What you should do
Would you retype the whole listing exactly, leaving its pictures out?

Source information
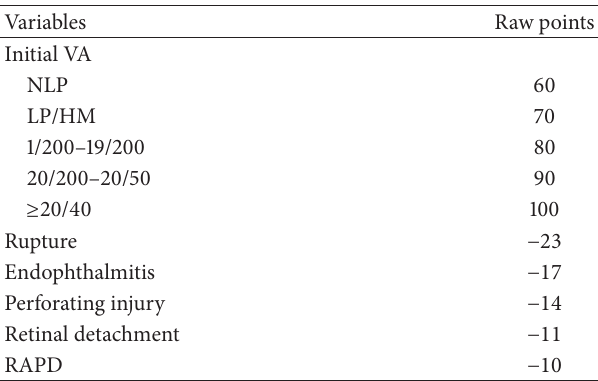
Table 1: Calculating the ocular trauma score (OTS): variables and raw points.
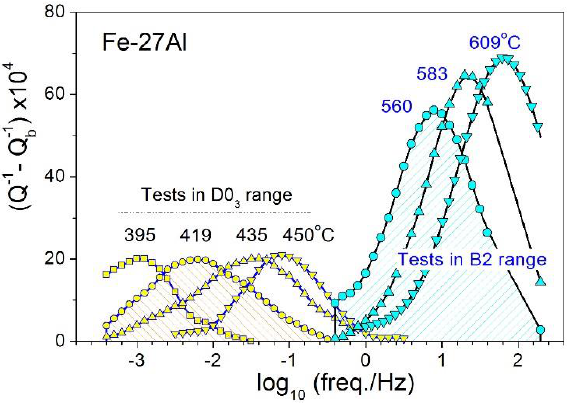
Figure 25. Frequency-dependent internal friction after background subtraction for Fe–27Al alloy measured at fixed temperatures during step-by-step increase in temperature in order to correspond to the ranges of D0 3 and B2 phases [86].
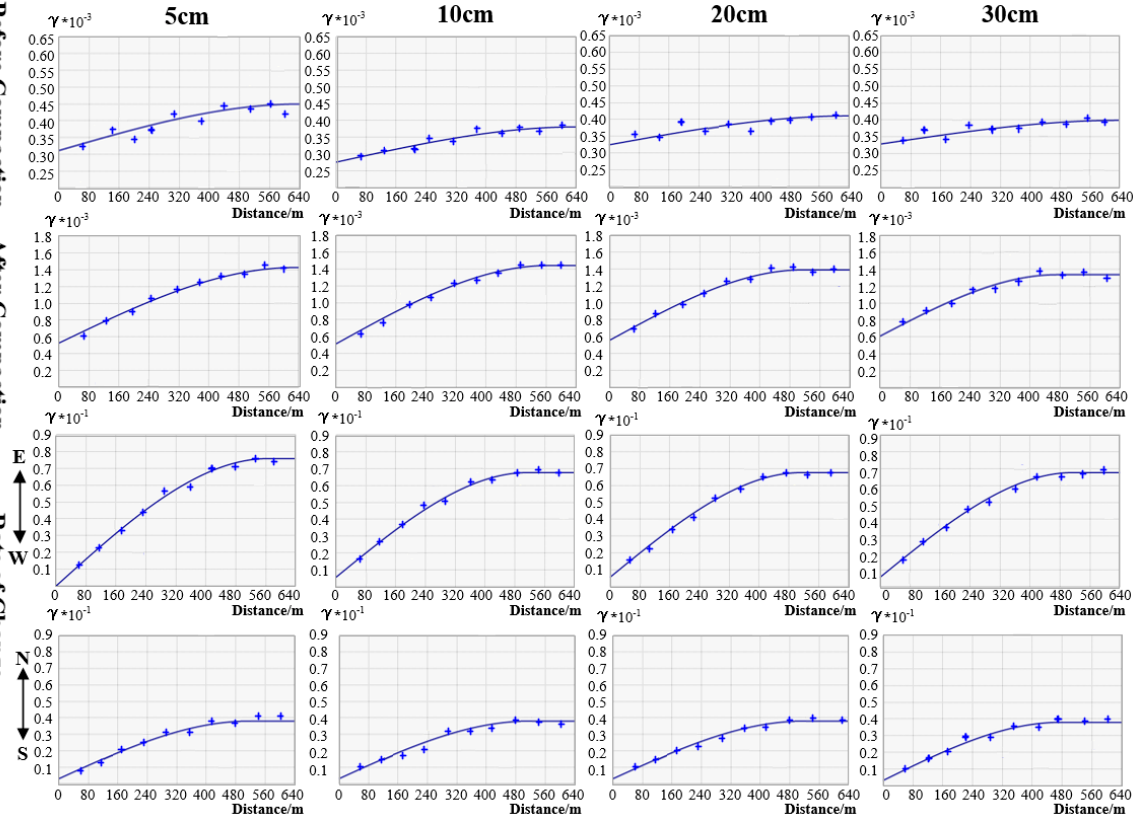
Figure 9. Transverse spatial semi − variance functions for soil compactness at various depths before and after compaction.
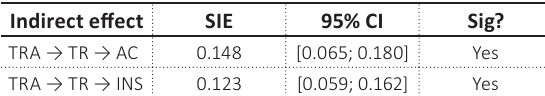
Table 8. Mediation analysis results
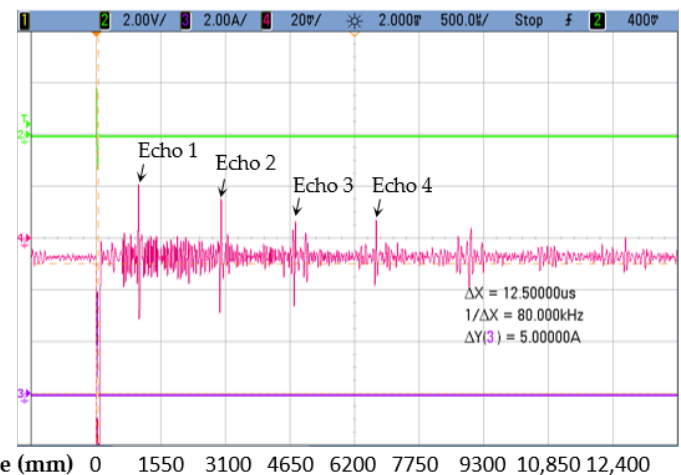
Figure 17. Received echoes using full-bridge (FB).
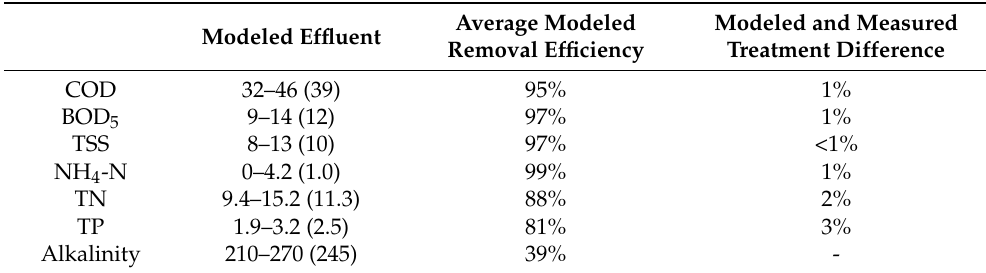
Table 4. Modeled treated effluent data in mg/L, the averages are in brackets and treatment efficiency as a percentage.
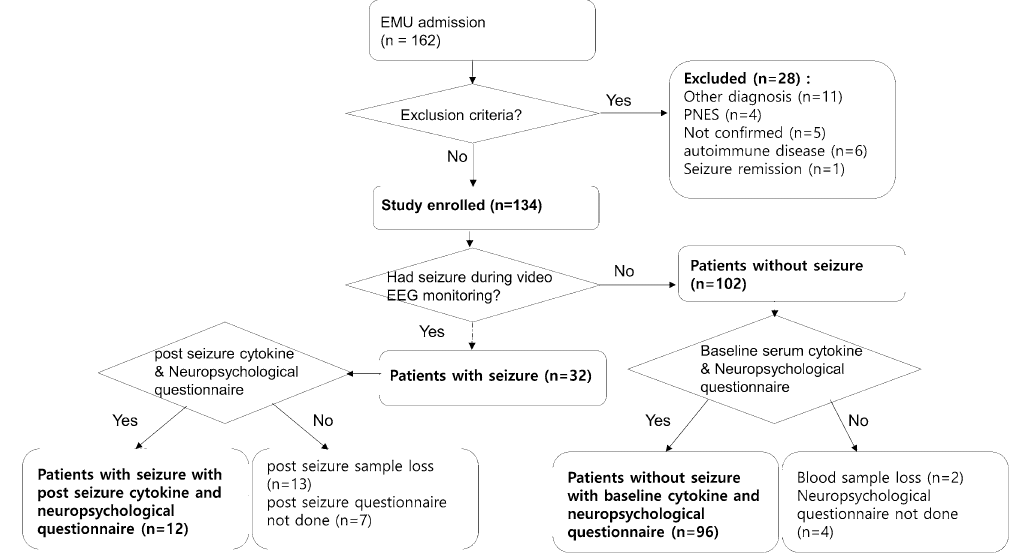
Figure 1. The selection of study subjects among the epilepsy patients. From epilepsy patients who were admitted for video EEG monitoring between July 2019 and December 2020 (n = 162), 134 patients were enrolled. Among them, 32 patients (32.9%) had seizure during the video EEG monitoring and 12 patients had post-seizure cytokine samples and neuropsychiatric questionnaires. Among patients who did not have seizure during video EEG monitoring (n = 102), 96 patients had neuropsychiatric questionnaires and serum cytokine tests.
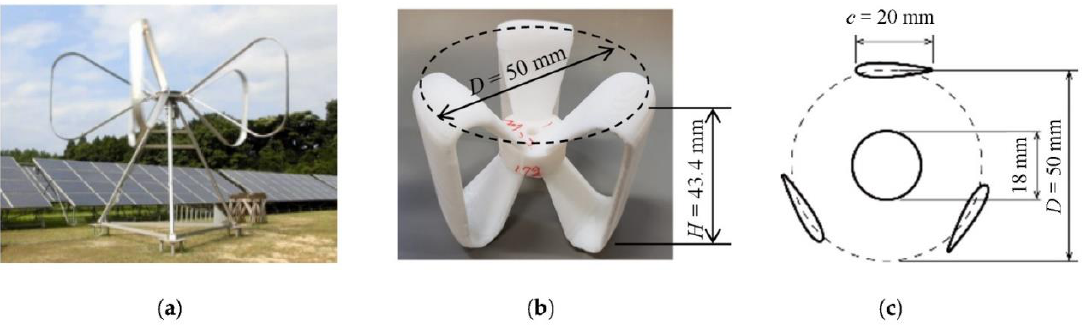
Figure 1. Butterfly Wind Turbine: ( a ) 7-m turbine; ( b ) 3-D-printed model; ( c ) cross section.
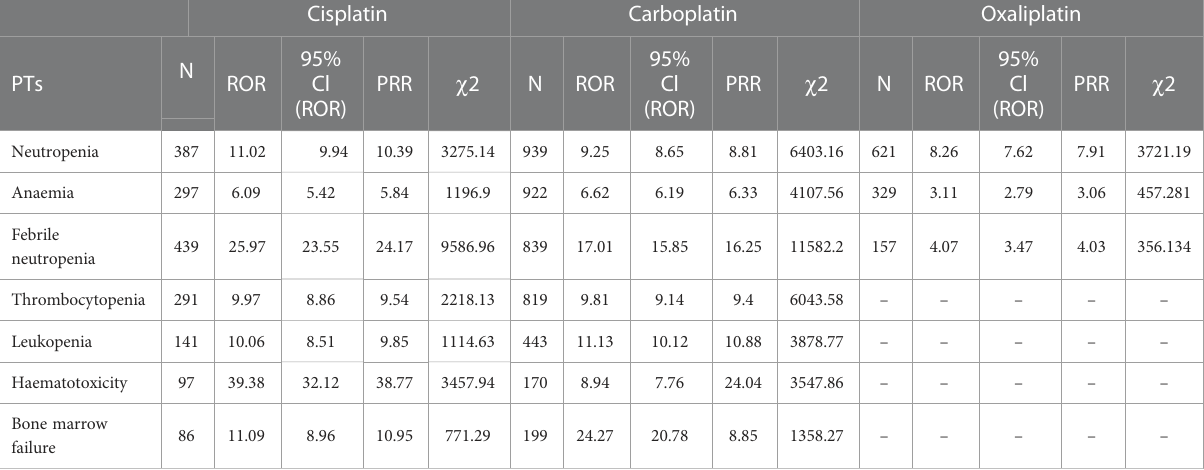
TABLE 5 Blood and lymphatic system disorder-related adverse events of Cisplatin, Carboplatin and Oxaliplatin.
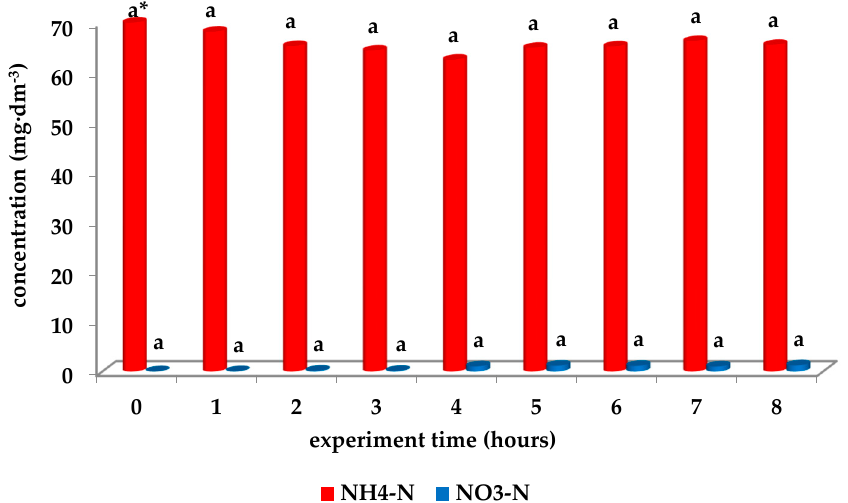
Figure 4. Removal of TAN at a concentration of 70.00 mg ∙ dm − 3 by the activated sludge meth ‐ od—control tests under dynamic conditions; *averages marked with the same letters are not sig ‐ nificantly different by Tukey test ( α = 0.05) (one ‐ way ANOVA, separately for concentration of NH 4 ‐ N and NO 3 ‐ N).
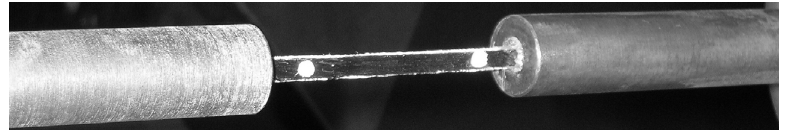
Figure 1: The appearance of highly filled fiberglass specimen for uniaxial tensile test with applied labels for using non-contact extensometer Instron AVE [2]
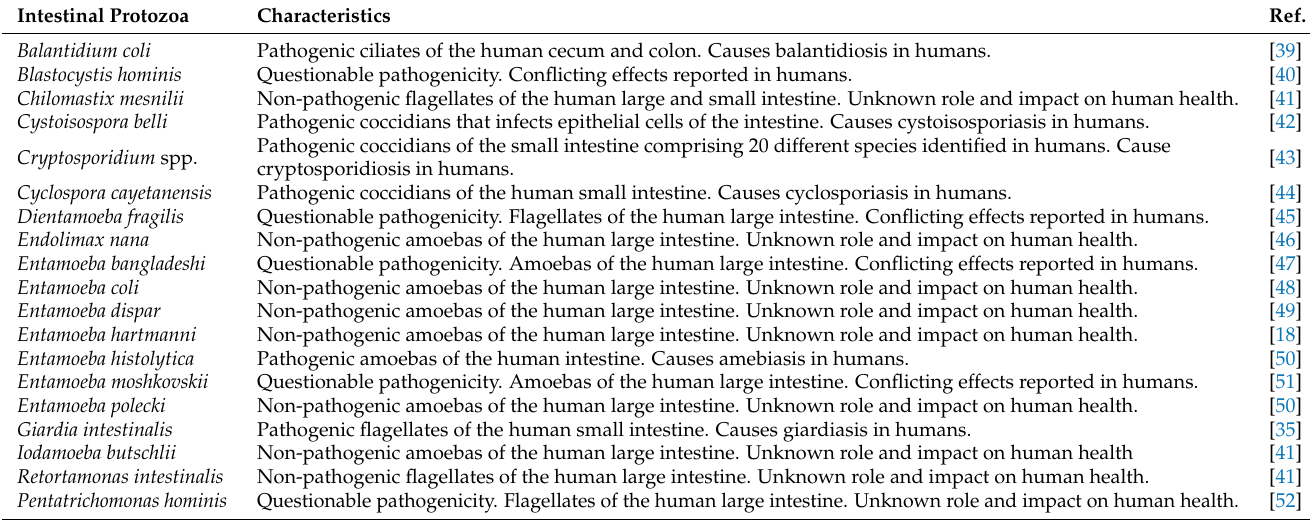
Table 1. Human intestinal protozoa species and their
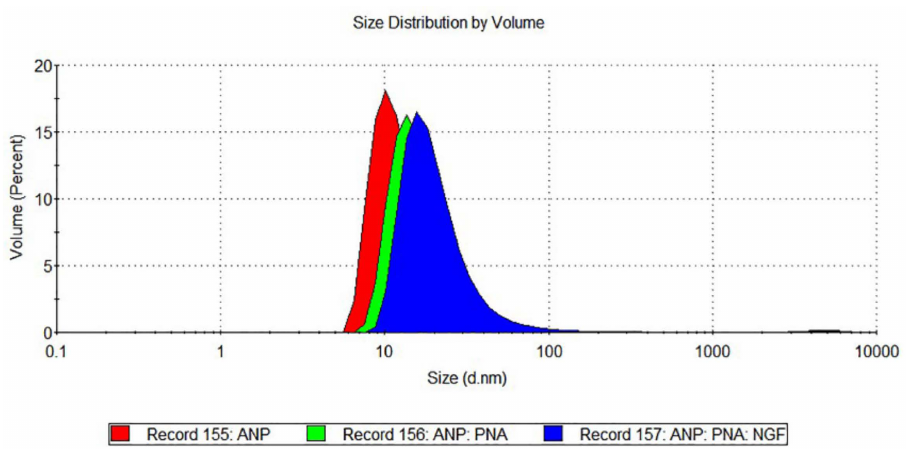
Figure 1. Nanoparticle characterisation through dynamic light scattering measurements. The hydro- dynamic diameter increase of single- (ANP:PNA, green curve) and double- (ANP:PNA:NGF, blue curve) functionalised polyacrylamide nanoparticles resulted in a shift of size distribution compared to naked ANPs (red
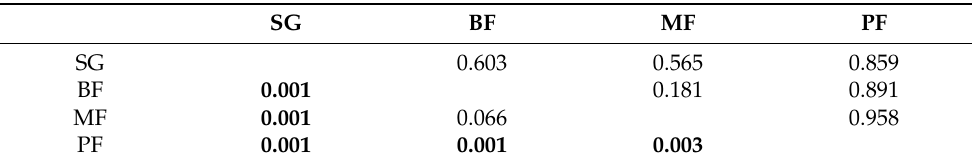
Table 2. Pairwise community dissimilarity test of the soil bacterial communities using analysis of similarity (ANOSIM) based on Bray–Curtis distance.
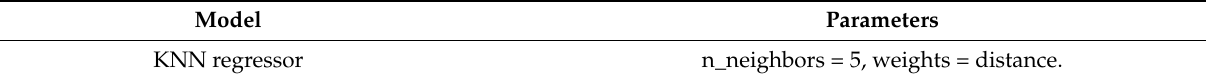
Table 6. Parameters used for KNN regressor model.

Result for this exercise
Table 1: Calculating the ocular trauma score (OTS): variables and raw points.
Figure 25. Frequency-dependent internal friction after background subtraction for Fe–27Al alloy measured at fixed temperatures during step-by-step increase in temperature in order to correspond to the ranges of D0 3 and B2 phases [86].
Figure 9. Transverse spatial semi − variance functions for soil compactness at various depths before and after compaction.
Table 8. Mediation analysis results
Figure 17. Received echoes using full-bridge (FB).
Table 4. Modeled treated effluent data in mg/L, the averages are in brackets and treatment efficiency as a percentage.
Figure 1. The selection of study subjects among the epilepsy patients. From epilepsy patients who were admitted for video EEG monitoring between July 2019 and December 2020 (n = 162), 134 patients were enrolled. Among them, 32 patients (32.9%) had seizure during the video EEG monitoring and 12 patients had post-seizure cytokine samples and neuropsychiatric questionnaires. Among patients who did not have seizure during video EEG monitoring (n = 102), 96 patients had neuropsychiatric questionnaires and serum cytokine tests.
Figure 1. Butterfly Wind Turbine: ( a ) 7-m turbine; ( b ) 3-D-printed model; ( c ) cross section.
TABLE 5 Blood and lymphatic system disorder-related adverse events of Cisplatin, Carboplatin and Oxaliplatin.
Figure 4. Removal of TAN at a concentration of 70.00 mg ∙ dm − 3 by the activated sludge meth ‐ od—control tests under dynamic conditions; *averages marked with the same letters are not sig ‐ nificantly different by Tukey test ( α = 0.05) (one ‐ way ANOVA, separately for concentration of NH 4 ‐ N and NO 3 ‐ N).
Figure 1: The appearance of highly filled fiberglass specimen for uniaxial tensile test with applied labels for using non-contact extensometer Instron AVE [2]
Table 1. Human intestinal protozoa species and their
Figure 1. Nanoparticle characterisation through dynamic light scattering measurements. The hydro- dynamic diameter increase of single- (ANP:PNA, green curve) and double- (ANP:PNA:NGF, blue curve) functionalised polyacrylamide nanoparticles resulted in a shift of size distribution compared to naked ANPs (red
Table 2. Pairwise community dissimilarity test of the soil bacterial communities using analysis of similarity (ANOSIM) based on Bray–Curtis distance.
Table 6. Parameters used for KNN regressor model.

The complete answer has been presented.